Write out the entries below exactly, but only from the line containing "Города вещания" through the line containing "muutamalla pelaajalla ja se näkyi pääasiassa", and without the pictures.

*PROVIDED INFORMATION*.
========

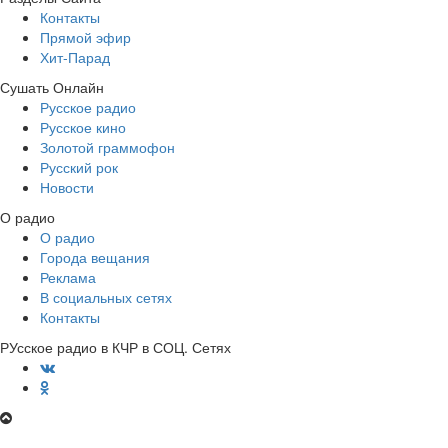
Контакты
Прямой эфир
Хит-Парад
Сушать Онлайн
Русское радио
Русское кино
Золотой граммофон
Русский рок
Новости
О радио
О радио
Города вещания
Реклама
В социальных сетях
Контакты
РУсское радио в КЧР в СОЦ. Сетях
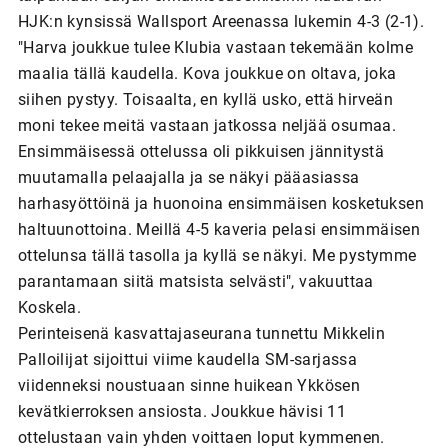
HJK:n kynsissä Wallsport Areenassa lukemin 4-3 (2-1).
"Harva joukkue tulee Klubia vastaan tekemään kolme
maalia tällä kaudella. Kova joukkue on oltava, joka
siihen pystyy. Toisaalta, en kyllä usko, että hirveän
moni tekee meitä vastaan jatkossa neljää osumaa.
Ensimmäisessä ottelussa oli pikkuisen jännitystä
muutamalla pelaajalla ja se näkyi pääasiassa
harhasyöttöinä ja huonoina ensimmäisen kosketuksen
haltuunottoina. Meillä 4-5 kaveria pelasi ensimmäisen
ottelunsa tällä tasolla ja kyllä se näkyi. Me pystymme
parantamaan siitä matsista selvästi", vakuuttaa
Koskela.
Perinteisenä kasvattajaseurana tunnettu Mikkelin
Palloilijat sijoittui viime kaudella SM-sarjassa
viidenneksi noustuaan sinne huikean Ykkösen
kevätkierroksen ansiosta. Joukkue hävisi 11
ottelustaan vain yhden voittaen loput kymmenen.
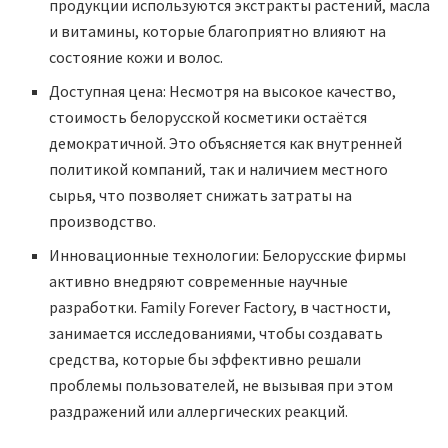
продукции используются экстракты растений, масла
и витамины, которые благоприятно влияют на
состояние кожи и волос.
Доступная цена: Несмотря на высокое качество,
стоимость белорусской косметики остаётся
демократичной. Это объясняется как внутренней
политикой компаний, так и наличием местного
сырья, что позволяет снижать затраты на
производство.
Инновационные технологии: Белорусские фирмы
активно внедряют современные научные
разработки. Family Forever Factory, в частности,
занимается исследованиями, чтобы создавать
средства, которые бы эффективно решали
проблемы пользователей, не вызывая при этом
раздражений или аллергических реакций.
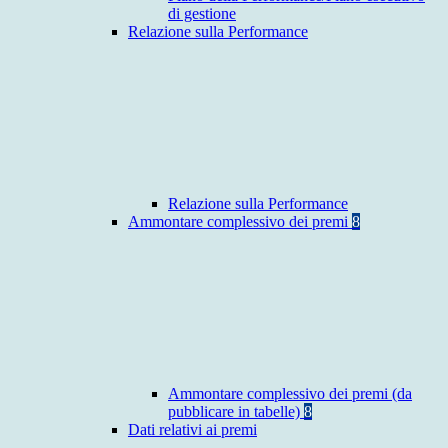
di gestione
Relazione sulla Performance
Relazione sulla Performance
Ammontare complessivo dei premi
8
Ammontare complessivo dei premi (da
pubblicare in tabelle)
8
Dati relativi ai premi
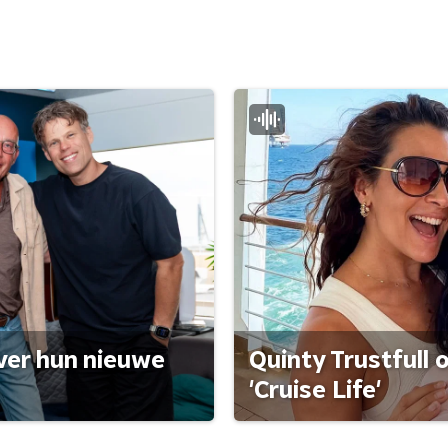
ver hun nieuwe
Quinty Trustfull 
'Cruise Life'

========

*RESULT OF THE EXERCISE*.
Города вещания
Реклама
В социальных сетях
Контакты
РУсское радио в КЧР в СОЦ. Сетях
HJK:n kynsissä Wallsport Areenassa lukemin 4-3 (2-1).
"Harva joukkue tulee Klubia vastaan tekemään kolme
maalia tällä kaudella. Kova joukkue on oltava, joka
siihen pystyy. Toisaalta, en kyllä usko, että hirveän
moni tekee meitä vastaan jatkossa neljää osumaa.
Ensimmäisessä ottelussa oli pikkuisen jännitystä
muutamalla pelaajalla ja se näkyi pääasiassa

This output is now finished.